The guidelines will cover projects related to compound semiconductors, silicon photonics, sensor fab, and semiconductor assembly, testing, marking and packaging (ATMP) and outsourced semiconductor assembly and test (OSAT) facilities.

Sources said, investment proposals for approval under the policy will be accepted till December 31, 2030. All units involved in semiconductor manufacturing and fabless design are eligible for benefits apart from the new units. Projects such as compound semiconductor fabs, silicon photonics, discrete semiconductor fabs for manufacturing high frequency/high power optoelectronics devices are eligible for fiscal support.

As per the new guideline, eligibility criteria remain uniform for new and expanding units. If a single application includes both fab and ATMP components, the higher of the two minimum investment thresholds will apply. The policy allows for support to be extended to consortiums or joint ventures, provided at least one group company meets the eligibility conditions. However, a project cannot claim fiscal support for the same incentive under any other state scheme.

Odisha Computer Application Centre (OCAC) has been designated as the nodal agency. It will be responsible for verifying eligibility, conducting technical and financial assessments through the Odisha Technical and Financial Assessment Group (OTFAG), and overseeing fund disbursement. It will also empanel consultants and experts for project evaluations in areas such as compound semiconductors, silicon photonics and packaging. The policy also outlines the components of eligible capital expenditure, which include building infrastructure, plant and machinery, associated utilities, R&D equipment, and technology transfer costs. Expenditure on land, however, will not be considered.

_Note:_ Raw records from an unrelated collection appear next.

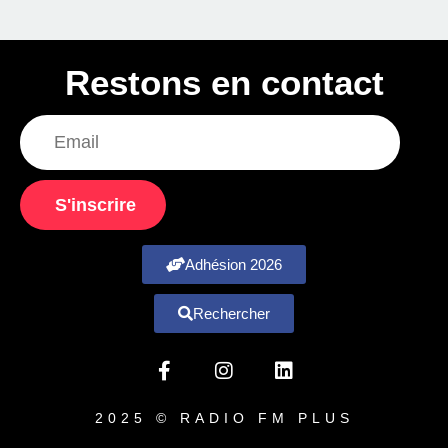
Restons en contact
S'inscrire
Adhésion 2026
Rechercher
2025 © RADIO FM PLUS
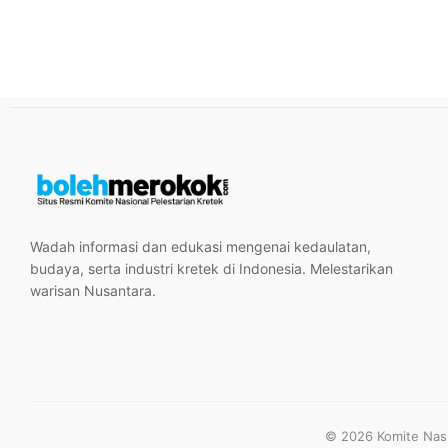
Wadah informasi dan edukasi mengenai kedaulatan,
budaya, serta industri kretek di Indonesia. Melestarikan
warisan Nusantara.
© 2026 Komite Nasio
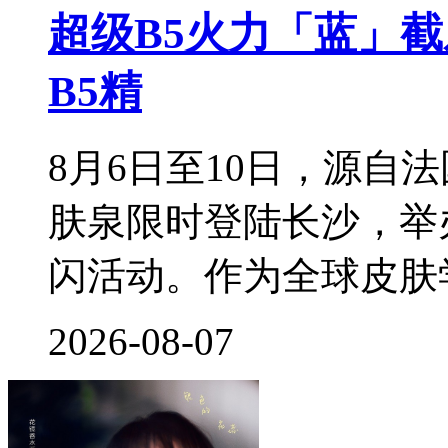
超级B5火力「蓝」
B5精
8月6日至10日，源自
肤泉限时登陆长沙，举
闪活动。作为全球皮肤
2026-08-07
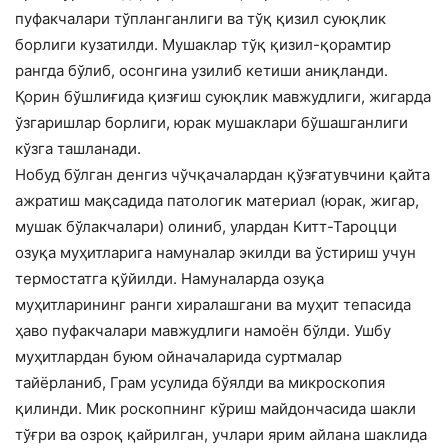
пуфакчалари тўпланганлиги ва тўқ қизил суюқлик
борлиги кузатилди. Мушаклар тўқ қизил-қорамтир
рангда бўлиб, осонгина узилиб кетиши аниқланди.
Қорин бўшлиғида қизғиш суюқлик мавжудлиги, жигарда
ўзгаришлар борлиги, юрак мушаклари бўшашганлиги
кўзга ташланади.
Нобуд бўлган денгиз чўчқачалардан қўзғатувчини қайта
ажратиш мақсадида патологик материал (юрак, жигар,
мушак бўлакчалари) олиниб, улардан Китт-Тароцци
озуқа муҳитларига намуналар экилди ва ўстириш учун
термостатга қўйилди. Намуналарда озуқа
муҳитларининг ранги хиралашгани ва муҳит тепасида
ҳаво пуфакчалари мавжудлиги намоён бўлди. Ушбу
муҳитлардан буюм ойначаларида суртмалар
тайёрланиб, Грам усулида бўялди ва микроскопия
қилинди. Мик роскопнинг кўриш майдончасида шакли
тўғри ва озроқ қайрилган, учлари ярим айлана шаклида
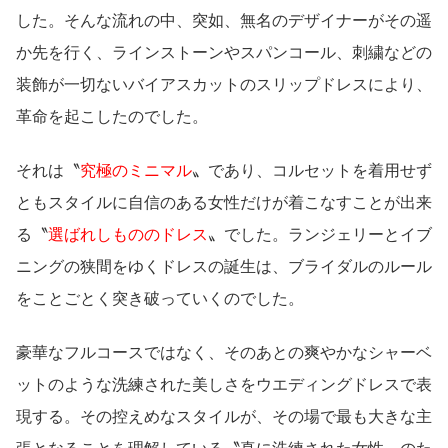
した。そんな流れの中、突如、無名のデザイナーがその遥
か先を行く、ラインストーンやスパンコール、刺繍などの
装飾が一切ないバイアスカットのスリップドレスにより、
革命を起こしたのでした。
それは〝
究極のミニマル
〟であり、コルセットを着用せず
ともスタイルに自信のある女性だけが着こなすことが出来
る〝
選ばれしもののドレス
〟でした。ランジェリーとイブ
ニングの狭間をゆくドレスの誕生は、ブライダルのルール
をことごとく突き破っていくのでした。
豪華なフルコースではなく、そのあとの爽やかなシャーベ
ットのような洗練された美しさをウエディングドレスで表
現する。その控えめなスタイルが、その場で最も大きな主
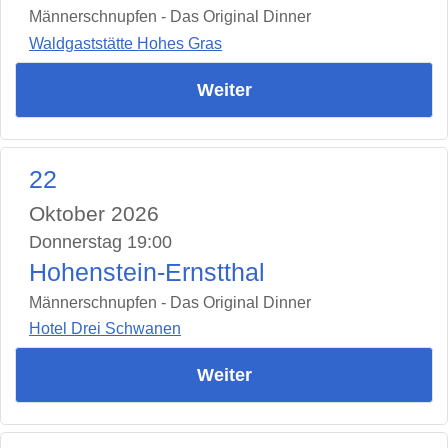
Männerschnupfen - Das Original Dinner
Waldgaststätte Hohes Gras
Weiter
22
Oktober 2026
Donnerstag 19:00
Hohenstein-Ernstthal
Männerschnupfen - Das Original Dinner
Hotel Drei Schwanen
Weiter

“Subsidy disbursement will follow a pari-passu model. The state subsidy will be released after the applicant mobilises its share of investment and deposits funds into a no-lien account, which will be used exclusively for authorised project expenditure,” said an official of the IT department.

Units receiving fiscal support under the policy will have to remain in commercial production for a period of at least three years from the date of commencement of production. An apex committee led by the chief secretary will oversee the implementation of the policy and monitor implementation, grievance redressal and approval of incentives on a quarterly basis.